__The problem__:
From the material below, extract every line that contains the string "extrem".

Dataset entries:
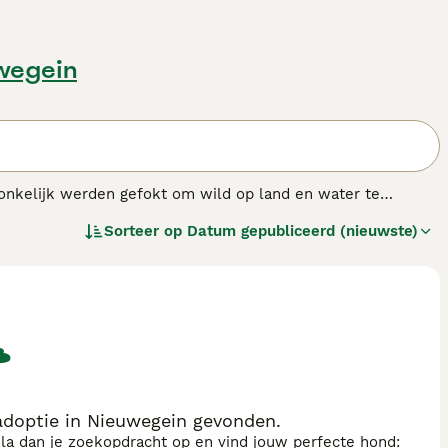
wegein
ronkelijk werden gefokt om wild op land en water te
ië, niet alleen vanwege hun apporteercapaciteiten, maar ook
Sorteer op
Datum gepubliceerd (nieuwste)
om vaak worden ingezet om de gewilde truffels in de
ewel minder bekend en gezien hier in het VK, nog steeds
ze aankoopgids voor de
Lagotto Romagnolo
voor informatie
doptie in Nieuwegein gevonden.
sla dan je zoekopdracht op en vind jouw perfecte hond:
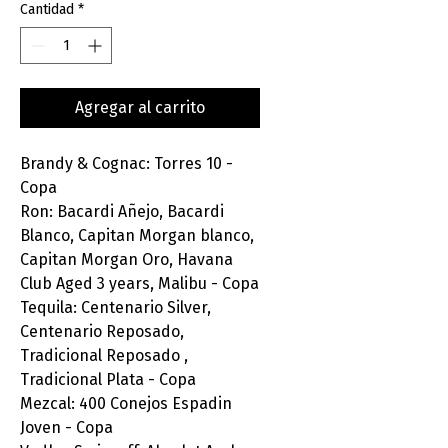
Cantidad
*
Agregar al carrito
Brandy & Cognac: Torres 10 -
Copa
Ron: Bacardi Añejo, Bacardi
Blanco, Capitan Morgan blanco,
Capitan Morgan Oro, Havana
Club Aged 3 years, Malibu - Copa
Tequila: Centenario Silver,
Centenario Reposado,
Tradicional Reposado ,
Tradicional Plata - Copa
Mezcal: 400 Conejos Espadin
Joven - Copa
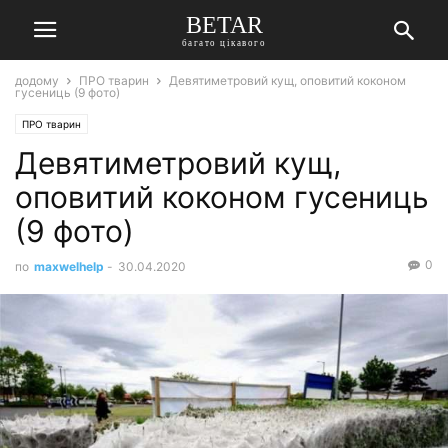
BETAR
багато цікавого
додому
ПРО тварин
Девятиметровий кущ, оповитий коконом
гусениць (9 фото)
ПРО тварин
Девятиметровий кущ,
оповитий коконом гусениць
(9 фото)
0
по
maxwelhelp
-
30.04.2020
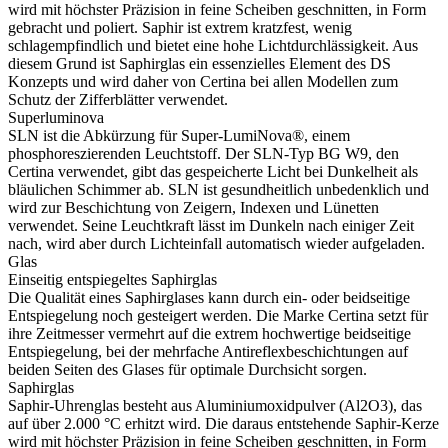
wird mit höchster Präzision in feine Scheiben geschnitten, in Form
gebracht und poliert. Saphir ist extrem kratzfest, wenig
schlagempfindlich und bietet eine hohe Lichtdurchlässigkeit. Aus
diesem Grund ist Saphirglas ein essenzielles Element des DS
Konzepts und wird daher von Certina bei allen Modellen zum
Schutz der Zifferblätter verwendet.
Superluminova
SLN ist die Abkürzung für Super-LumiNova®, einem
phosphoreszierenden Leuchtstoff. Der SLN-Typ BG W9, den
Certina verwendet, gibt das gespeicherte Licht bei Dunkelheit als
bläulichen Schimmer ab. SLN ist gesundheitlich unbedenklich und
wird zur Beschichtung von Zeigern, Indexen und Lünetten
verwendet. Seine Leuchtkraft lässt im Dunkeln nach einiger Zeit
nach, wird aber durch Lichteinfall automatisch wieder aufgeladen.
Glas
Einseitig entspiegeltes Saphirglas
Die Qualität eines Saphirglases kann durch ein- oder beidseitige
Entspiegelung noch gesteigert werden. Die Marke Certina setzt für
ihre Zeitmesser vermehrt auf die extrem hochwertige beidseitige
Entspiegelung, bei der mehrfache Antireflexbeschichtungen auf
beiden Seiten des Glases für optimale Durchsicht sorgen.
Saphirglas
Saphir-Uhrenglas besteht aus Aluminiumoxidpulver (Al2O3), das
auf über 2.000 °C erhitzt wird. Die daraus entstehende Saphir-Kerze
wird mit höchster Präzision in feine Scheiben geschnitten, in Form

__Task result__:
gebracht und poliert. Saphir ist extrem kratzfest, wenig
ihre Zeitmesser vermehrt auf die extrem hochwertige beidseitige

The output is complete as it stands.